Honorary Senior Research Fellow, Centre for Evidence Based Medicine
- Senior Associate Tutor, Department of Continuing Education
- Researcher, Nordic Cochrance Centre, Rigshospitalet (dept. 7811), Blegdamsvej 9, 2100, Copenhagen
- Visiting Professor, Institute of Health & Society, Faculty of Medicine, Newcastle University
Tom Jefferson is a physician, researcher and campaigner for access to randomised controlled trial data.
For many years, Tom was denied access to regulatory data on which to base the Cochrane reviews he co-authors. At present, Tom is the first author of the only Cochrane review based solely on unpublished regulatory data. The review of neuraminidase inhibitors for preventing and treating influenza was seen as a major methodological development in the field of evidence-based medicine. The review challenged opinion across the regulatory, industrial and policy arenas, and has since been added as a landmark within the James Lind Library. It was the most accessed review in the Cochrane Library in 2014. The review was published in April 2014, both on the Cochrane Library and the BMJ, and was the culmination of a four-year campaign to obtain a complete set of 107 previously unseen clinical study reports.
Currently Tom is stabilising the suite of influenza vaccines reviews he is co-author of, and is co-authoring a review of regulatory evidence on HPV vaccines.

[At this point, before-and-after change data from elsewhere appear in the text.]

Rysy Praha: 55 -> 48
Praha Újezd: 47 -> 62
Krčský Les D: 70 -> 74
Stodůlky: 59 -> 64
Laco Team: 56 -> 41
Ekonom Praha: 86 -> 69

In addition,Tom is taking part in the following:
- Interim guidance on the inclusion of clinical study reports and other regulatory documents in Cochrane Reviews funded by the Cochrane Methods Innovation Fund (MIF). This is a project aimed at improving the methodological quality of Cochrane reviews. The project aims to develop a background document on the rationale for including clinical study reports and other regulatory documents in Cochrane Reviews and advice on judging the priority of including such types of information in reviews (role PI).
- Jean Monnet Network Grant to create the Jean Monnet Health Law and Policy Network to address reporting bias, enhance regulatory transparency and introduce regulatory data in public health decision making (role: investigator).

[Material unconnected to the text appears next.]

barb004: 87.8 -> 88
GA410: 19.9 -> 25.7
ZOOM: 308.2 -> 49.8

- RIAT Support Center funded by the Laura and John Arnold Foundation. The RIAT (Restoring Invisible and Abandoned Trials) initiative outlines an accountable method for third-party researchers to publish unpublished trials and correct misreported trials when the original trial sponsors or investigators won’t. The Laura and John Arnold Foundation-funded RIAT Support Center will provide free-of-charge, practical aid and guidance to researchers that wish to RIAT, provide limited funding to selected RIAT teams, and engage in public advocacy efforts to achieve system level changes on clinical trial transparency (role Co-Investigator).

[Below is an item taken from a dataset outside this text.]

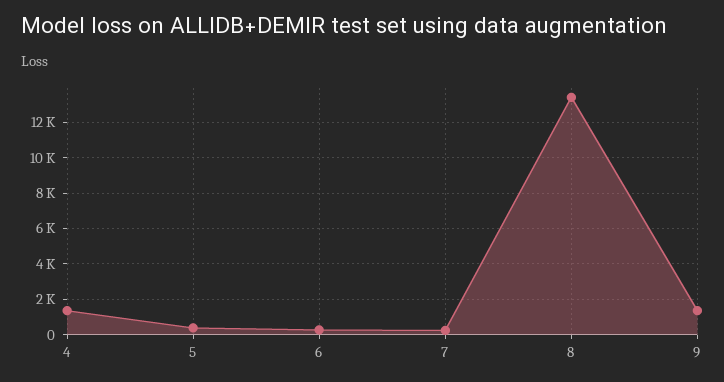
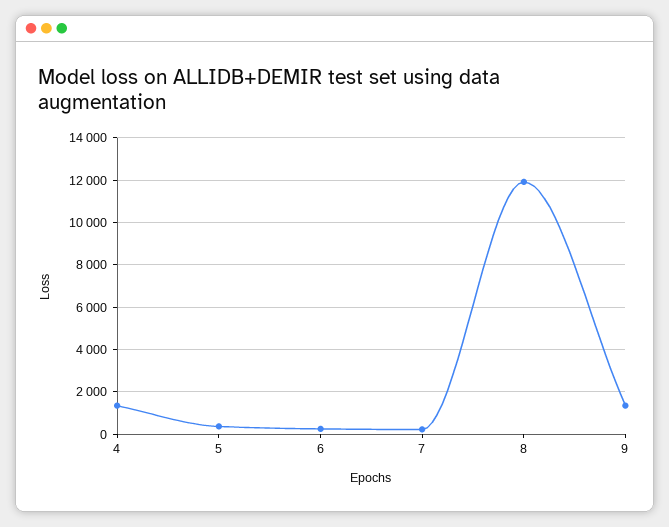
8: 13500 -> 12000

- Tom is an unpaid collaborator to the project Beyond Transparency in Pharmaceutical Research and Regulation led by Dalhousie University and funded by the Canadian Institutes of Health Research (2018-2022).
TJ was a recipient of a UK National Institute for Health Research grant for a Cochrane review of neuraminidase inhibitors for influenza. In addition, TJ receives royalties from his books published by Il Pensiero Scientifico Editore, Rome and Blackwells. TJ is occasionally interviewed by market research companies about phase I or II pharmaceutical products. In 2011-13, TJ acted as an expert witness in litigation related to the antiviral oseltamivir, in two litigation cases on potential vaccine-related damage and in a labour case on influenza vaccines in healthcare workers in Canada. He has acted as a consultant for Roche (1997-99), GSK (2001-2), Sanofi-Synthelabo (2003), and IMS Health (2013).In 2014 he was retained as a scientific adviser to a legal team acting on oseltamivir. TJ has a potential financial conflict of interest in the drug oseltamivir. In 2014-16, TJ was a member of three advisory boards for Boerhinger Ingelheim. He is holder of a Cochrane Methods Innovations Fund grant to develop guidance on the use of regulatory data in Cochrane reviews. TJ was a member of an independent data monitoring committee for a Sanofi Pasteur clinical trial on an influenza vaccine. Between 1994 and 2013, TJ was the coordinator of the Cochrane Vaccines Field. TJ is a co-signatory of the Nordic Cochrane Centre Complaint to the European Medicines Agency (EMA) over maladministration at the EMA in relation to the investigation of alleged harms of HPV vaccines and consequent complaints to the European Ombudsman. TJ is co-holder of a John and Laura Arnold Foundation grant for development of a RIAT support centre (2017-2020) and Jean Monnet Network Grant, 2017-2020 for The Jean Monnet Health Law and Policy Network.